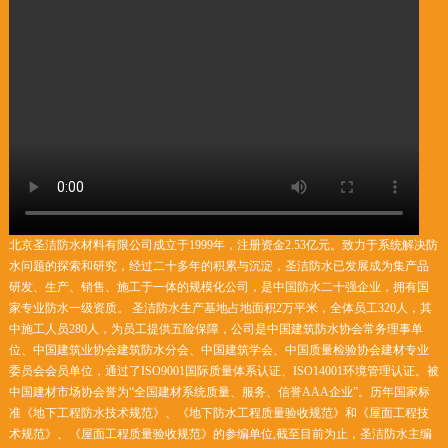
北京圣洁防水材料有限公司成立于1999年，注册资金2.53亿元。致力于系统解决防
水问题的探索和研究，经过二十多年的积累与沉淀，圣洁防水已发展成为集产品
研发、生产、销售、施工于一体的规模化公司，是中国防水二十强企业，拥有国
家专业防水一级资质。 圣洁防水生产基地占地面积2万平米，全体员工320人，其
中施工人员280人，为员工提供五险保障，公司是中国建筑防水协会常务理事单
位、中国建筑业协会建筑防水分会、中国建筑学会、中国质量检验协会建材专业
委员会会员单位，通过了ISO9001国际质量体系认证、ISO14001环境管理认证。被
中国建材市场协会誉为“全国建材系统质量、服务、信誉AAA企业”。历年国家标
准《地下工程防水技术规范》、《地下防水工程质量验收规范》和《屋面工程技
术规范》、《屋面工程质量验收规范》的参编单位,截至目前为止，圣洁防水主编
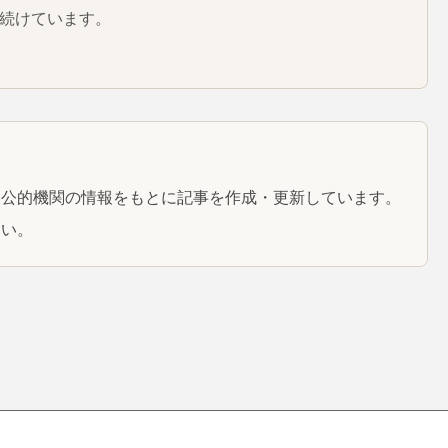
続けています。
と公的機関の情報をもとに記事を作成・更新しています。
さい。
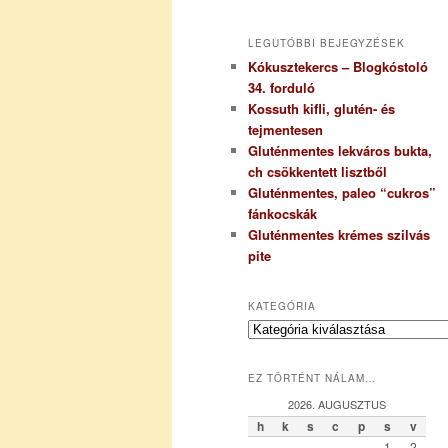
LEGUTÓBBI BEJEGYZÉSEK
Kókusztekercs – Blogkóstoló
34. forduló
Kossuth kifli, glutén- és
tejmentesen
Gluténmentes lekváros bukta,
ch csökkentett lisztből
Gluténmentes, paleo “cukros”
fánkocskák
Gluténmentes krémes szilvás
pite
KATEGÓRIA
K
a
t
EZ TÖRTÉNT NÁLAM…
e
g
2026. AUGUSZTUS
ó
h
k
s
c
p
s
v
r
1
2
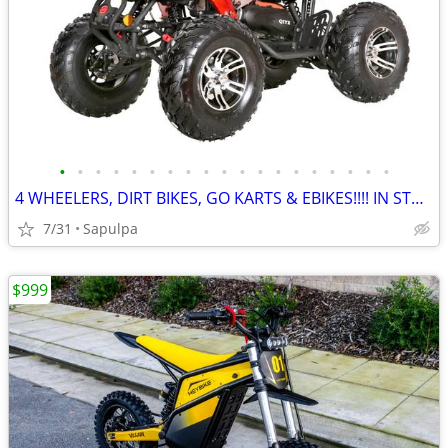
•
•
•
•
•
•
•
•
•
•
•
•
•
•
•
•
•
•
•
4 WHEELERS, DIRT BIKES, GO KARTS & EBIKES!!!! IN STOCK NOW!!!
7/31
Sapulpa
$999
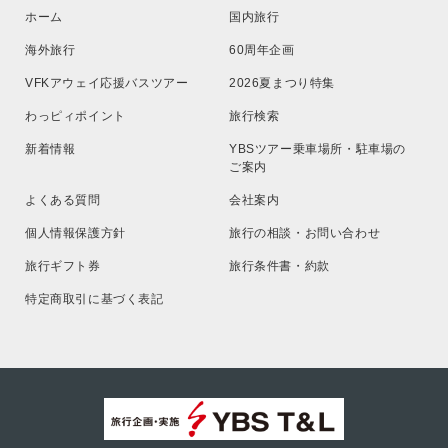
ホーム
国内旅行
海外旅行
60周年企画
VFKアウェイ応援バスツアー
2026夏まつり特集
わっピィポイント
旅行検索
新着情報
YBSツアー乗車場所・駐車場の
ご案内
よくある質問
会社案内
個人情報保護方針
旅行の相談・お問い合わせ
旅行ギフト券
旅行条件書・約款
特定商取引に基づく表記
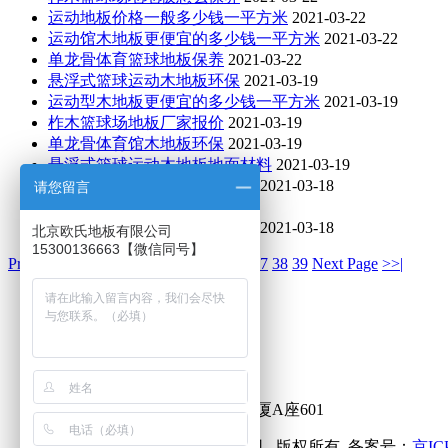
运动地板价格一般多少钱一平方米
2021-03-22
运动馆木地板更便宜的多少钱一平方米
2021-03-22
单龙骨体育篮球地板保养
2021-03-22
悬浮式篮球运动木地板环保
2021-03-19
运动型木地板更便宜的多少钱一平方米
2021-03-19
柞木篮球场地板厂家报价
2021-03-19
单龙骨体育馆木地板环保
2021-03-19
悬浮式篮球运动木地板地面材料
2021-03-19
柞木篮球场地木地板如何保洁
2021-03-18
请您留言
运动地板价钱
2021-03-18
主辅龙骨运动篮球木地板环保
2021-03-18
北京欧氏地板有限公司
15300136663【微信同号】
Previous Page
30
31
32
33
[34]
35
36
37
38
39
Next Page
>>|
欧氏地板
电话：
15300136663
QQ：1194602915
邮箱：1194602915@qq.com
地址：北京石景山中铁创业大厦A座601
© 2020 北京欧氏地板有限公司 版权所有 备案号：
京IC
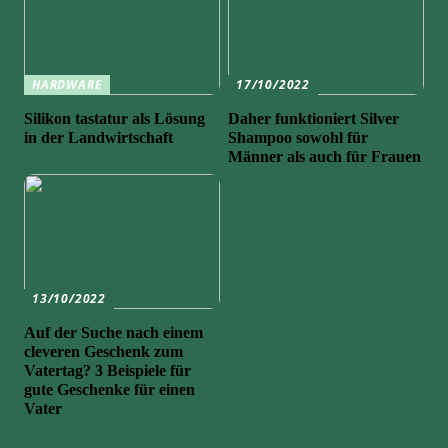
HARDWARE
17/10/2022
Silikon tastatur als Lösung
Daher funktioniert Silver
in der Landwirtschaft
Shampoo sowohl für
Männer als auch für Frauen
13/10/2022
Auf der Suche nach einem
cleveren Geschenk zum
Vatertag? 3 Beispiele für
gute Geschenke für einen
Vater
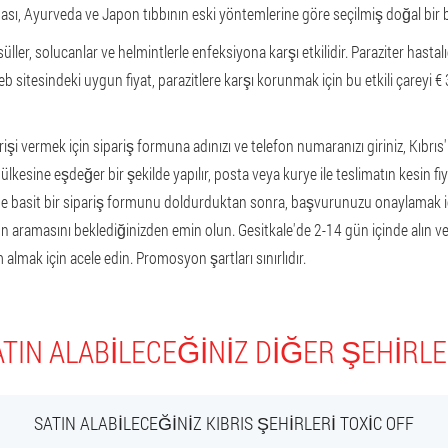
sı, Ayurveda ve Japon tıbbının eski yöntemlerine göre seçilmiş doğal bir bil
üller, solucanlar ve helmintlerle enfeksiyona karşı etkilidir. Paraziter hastal
eb sitesindeki uygun fiyat, parazitlere karşı korunmak için bu etkili çareyi € 3
işi vermek için sipariş formuna adınızı ve telefon numaranızı giriniz, Kıbrıs'ın
 ülkesine eşdeğer bir şekilde yapılır, posta veya kurye ile teslimatın kesin fi
de basit bir sipariş formunu doldurduktan sonra, başvurunuzu onaylamak iç
 aramasını beklediğinizden emin olun. Gesitkale'de 2-14 gün içinde alın ve
 almak için acele edin. Promosyon şartları sınırlıdır.
SATIN ALABILECEĞINIZ DIĞER ŞEHIRLE
SATIN ALABILECEĞINIZ KIBRIS ŞEHIRLERI TOXIC OFF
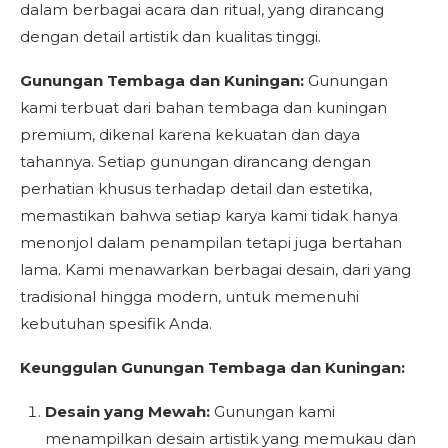
dalam berbagai acara dan ritual, yang dirancang
dengan detail artistik dan kualitas tinggi.
Gunungan Tembaga dan Kuningan:
Gunungan
kami terbuat dari bahan tembaga dan kuningan
premium, dikenal karena kekuatan dan daya
tahannya. Setiap gunungan dirancang dengan
perhatian khusus terhadap detail dan estetika,
memastikan bahwa setiap karya kami tidak hanya
menonjol dalam penampilan tetapi juga bertahan
lama. Kami menawarkan berbagai desain, dari yang
tradisional hingga modern, untuk memenuhi
kebutuhan spesifik Anda.
Keunggulan Gunungan Tembaga dan Kuningan:
Desain yang Mewah:
Gunungan kami
menampilkan desain artistik yang memukau dan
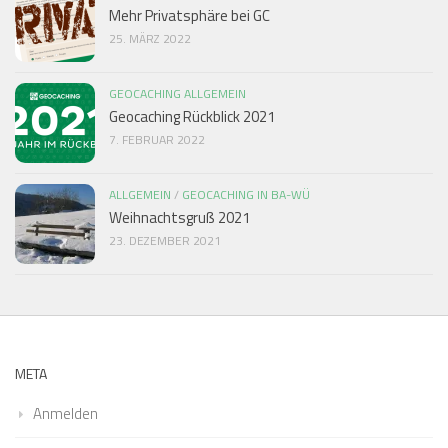
Mehr Privatsphäre bei GC
25. MÄRZ 2022
GEOCACHING ALLGEMEIN
Geocaching Rückblick 2021
7. FEBRUAR 2022
ALLGEMEIN
/
GEOCACHING IN BA-WÜ
Weihnachtsgruß 2021
23. DEZEMBER 2021
META
Anmelden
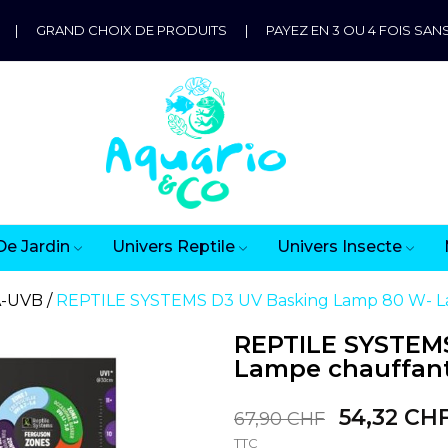
|
GRAND CHOIX DE PRODUITS
|
PAYEZ EN 3 OU 4 FOIS SANS
De Jardin
Univers Reptile
Univers Insecte
A-UVB
REPTILE SYSTEMS D3 UV Basking Lamp 80 W- La
REPTILE SYSTEM
Lampe chauffant
54,32 CH
67,90 CHF
TTC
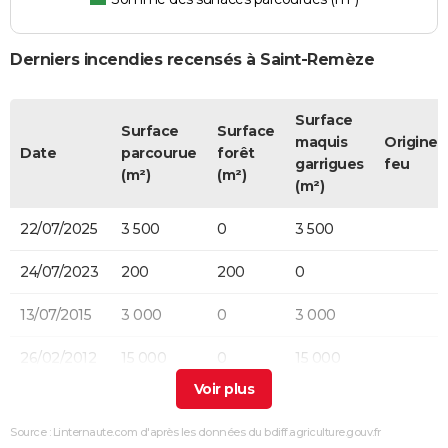
Derniers incendies recensés à Saint-Remèze
Surface
Surface
Surface
maquis
Origine 
Date
parcourue
forêt
garrigues
feu
(m²)
(m²)
(m²)
22/07/2025
3 500
0
3 500
24/07/2023
200
200
0
13/07/2015
3 000
0
3 000
26/02/2012
15 000
0
15 000
12/08/2010
2 000
0
0
Source : Linternaute.com d'après les données du bdiff.agriculture.gouv.fr
14/08/2006
400
0
400
Accidente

====

_What you will do_: Convert everything from the line containing "Derniers incendies recensés à Saint-Remèze", that line included, down to the last line of the material into a Markdown table with the columns Row and Text Line. Number the rows in order and leave out blank lines.

_Response below_:
| Row | Text Line |
|---|---|
| 1 | Derniers incendies recensés à Saint-Remèze |
| 2 | Surface |
| 3 | Surface |
| 4 | Surface |
| 5 | maquis |
| 6 | Origine  |
| 7 | Date |
| 8 | parcourue |
| 9 | forêt |
| 10 | garrigues |
| 11 | feu |
| 12 | (m²) |
| 13 | (m²) |
| 14 | (m²) |
| 15 | 22/07/2025 |
| 16 | 3 500 |
| 17 | 0 |
| 18 | 3 500 |
| 19 | 24/07/2023 |
| 20 | 200 |
| 21 | 200 |
| 22 | 0 |
| 23 | 13/07/2015 |
| 24 | 3 000 |
| 25 | 0 |
| 26 | 3 000 |
| 27 | 26/02/2012 |
| 28 | 15 000 |
| 29 | 0 |
| 30 | 15 000 |
| 31 | 12/08/2010 |
| 32 | 2 000 |
| 33 | 0 |
| 34 | 0 |
| 35 | Source : Linternaute.com d'après les données du bdiff.agriculture.gouv.fr |
| 36 | 14/08/2006 |
| 37 | 400 |
| 38 | 0 |
| 39 | 400 |
| 40 | Accidente |